Issue 73 |

rev. of Sky Open Again by Gian Lombardo

by

Sky Open Again
 Poems by Gian Lombardo. Dolphin-Moon, $10.00 paper. Reviewed by Priscilla Sneff.

The prose poem, constructed of sentences rather than lines, is a more liquid sort of solid than other poems. More like glass -- that is, molten, mobile, globby -- than crystal, the prose poem makes do without enjambment, relying instead on gelatinous processes internal to and constitutive of the sentences and paragraphs, including the control of syllogistic movement, to organize and energize it. In this collection of prose poems by Gian Lombardo, the result is an intense eddy of language, a substantially lyrical thing. Look, for example, at the poem "Satisfaction Not Required": "Animals have always been wary of snares, especially of ones set in mid-air, ostensibly to catch light, or maybe a breeze. Children have always been determined to misspell a word when it is convenient for them to do so. On the mesa, it's all too frequently the 'sun's in the sky' being the same as 'the page is in the book' being not the same."

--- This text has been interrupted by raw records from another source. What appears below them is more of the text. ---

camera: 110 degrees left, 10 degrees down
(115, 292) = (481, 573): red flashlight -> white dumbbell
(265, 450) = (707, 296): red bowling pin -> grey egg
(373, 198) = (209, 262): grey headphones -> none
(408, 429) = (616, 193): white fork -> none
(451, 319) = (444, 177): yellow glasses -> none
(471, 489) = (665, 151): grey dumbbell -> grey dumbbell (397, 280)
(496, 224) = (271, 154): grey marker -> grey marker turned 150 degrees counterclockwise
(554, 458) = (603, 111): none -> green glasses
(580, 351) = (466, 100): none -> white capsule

Here rhyme (wary/snares/mid-air; snares/ones/breeze) and parallelism (animals/children; always been/always been/all too frequently . . . being; being the same/being not the same) organize the paragraph into sonic units that interweave to construct a larger and quite complex sonic unit that "makes sense" to the ear quite apart from its semantic meaning. Yet the poem itself critiques or at least complicates this sort of reading: voice or image -- "breeze" or "light" -- are clues that we are in the presence of snares; they are but the
ostensible intention of the window in the poem and of the poem. What is the real intent?

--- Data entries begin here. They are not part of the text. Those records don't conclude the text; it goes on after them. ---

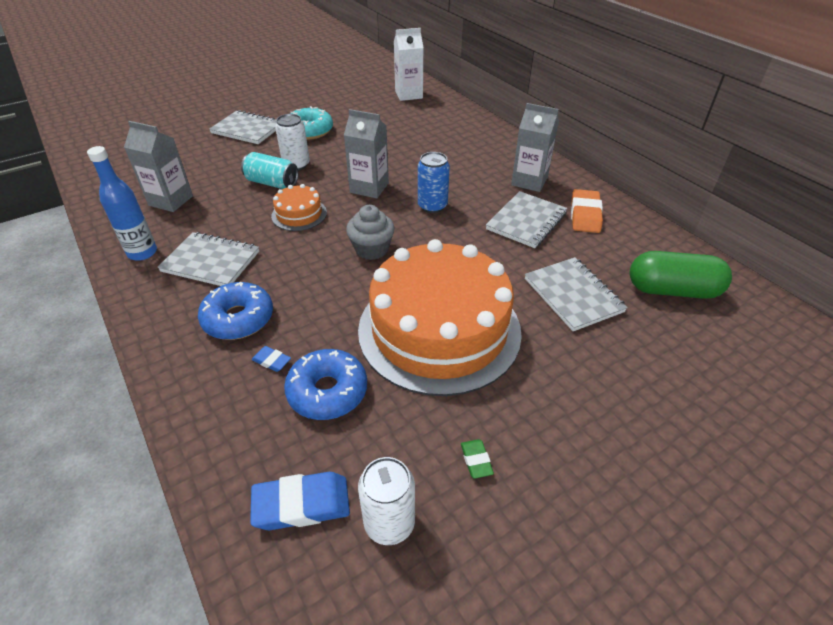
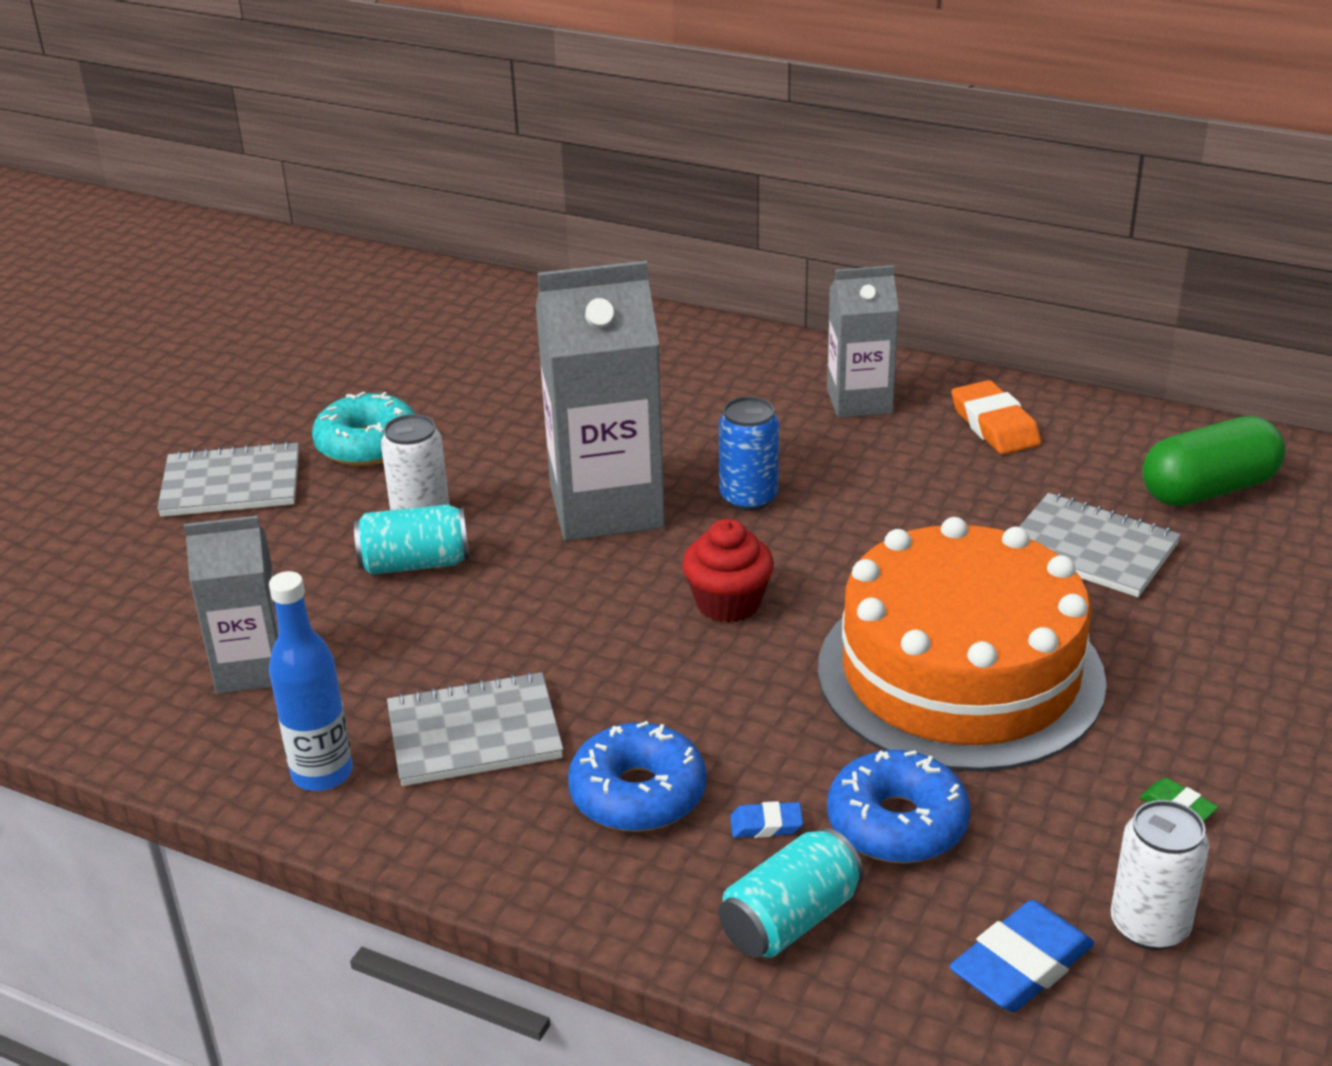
camera: 30 degrees left, 10 degrees down
(229, 414) = (790, 919): none -> turquoise can
(299, 214) = (535, 597): orange cake -> none
(369, 188) = (606, 507): grey carton -> grey carton, size x1.65
(371, 249) = (728, 603): grey cupcake -> red cupcake
(408, 94) = (480, 313): white carton -> none
(526, 221) = (919, 467): grey notebook -> none

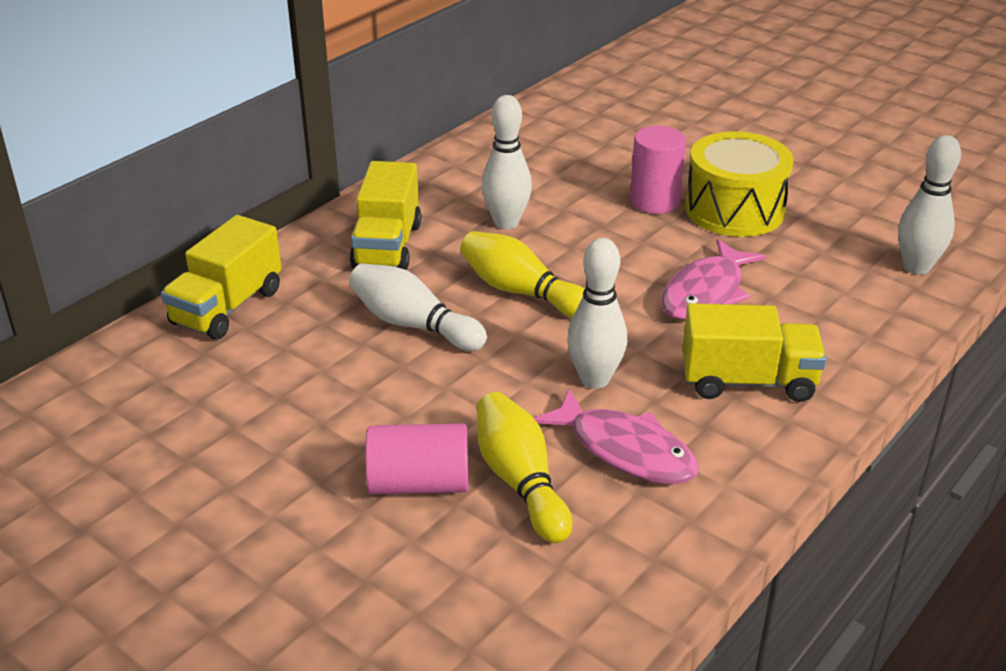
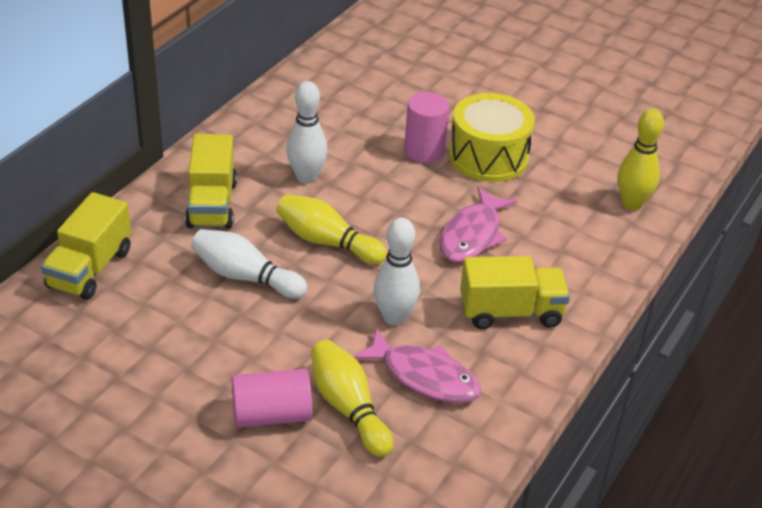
camera: 10 degrees left, 5 degrees up
(916, 267) = (631, 204): white bowling pin -> yellow bowling pin

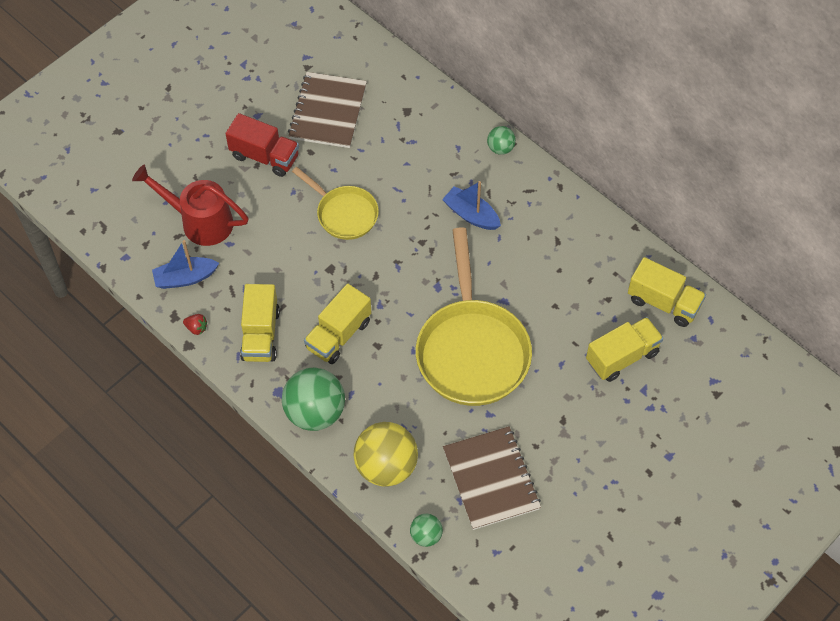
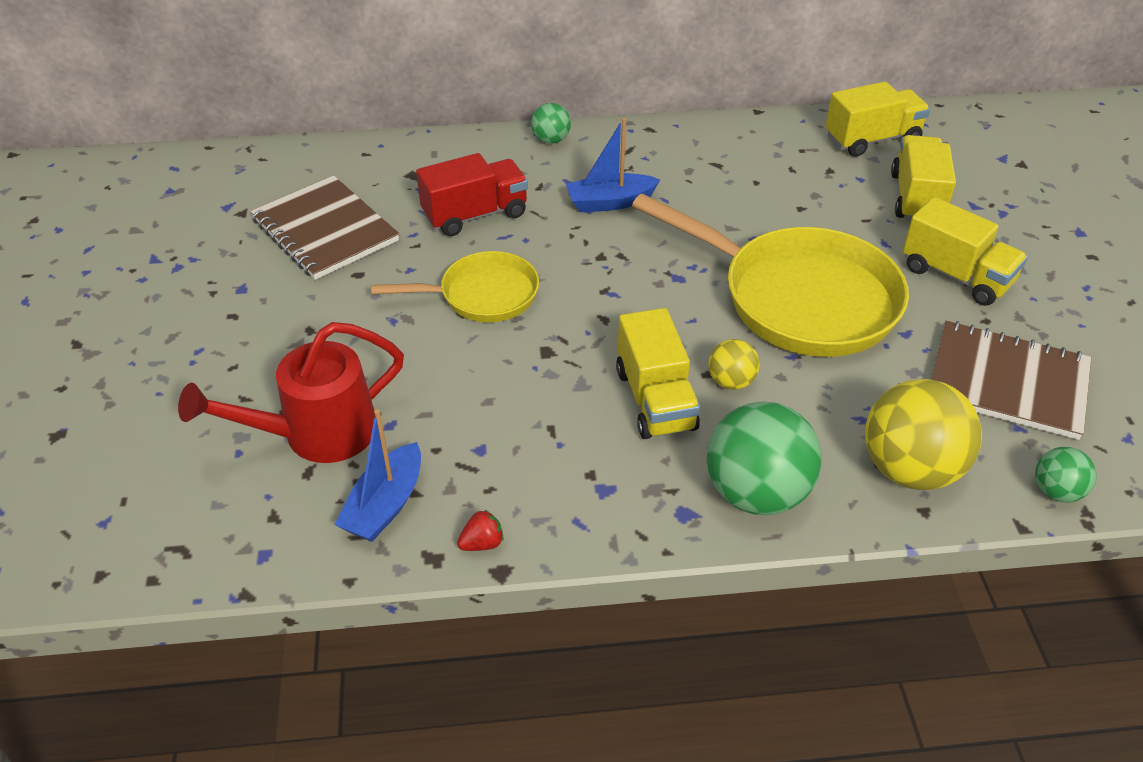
camera: 50 degrees left, 15 degrees down
(260, 334) = (571, 477): yellow truck -> yellow truck (956, 276)
(265, 156) = (308, 315): red truck -> red truck (475, 215)
(379, 358) = (731, 382): none -> yellow ball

The poem I've just quoted is from the first, and my favorite, section of the book, called "Under the Tongue," set in a Southwestern desert landscape. Here, in the words of the poem "Warm," "there are lush worlds and there are burnt worlds . . . And when it is dark you have the grace of not seeing which world you step into." In another poem, Lombardo writes, "I don't want to look too closely." These poems deliberately dispense partial views, tolerate cloudinesses, thwart an easy and automatic forward movement -- they are compositions of "the new sentence," to use Ron Silliman's term -- and while the poems work together and collectively resonate to form a retroactive narrative, they also always force the reader to shift back from that narrative into an awareness of the language that composes it -- that is, back and forth between the burnt world of desert and the lush world of language.

Priscilla Sneff has published poems in Ploughshares, The Yale Review, Sulfur,
and other magazines. She teaches at Tufts University.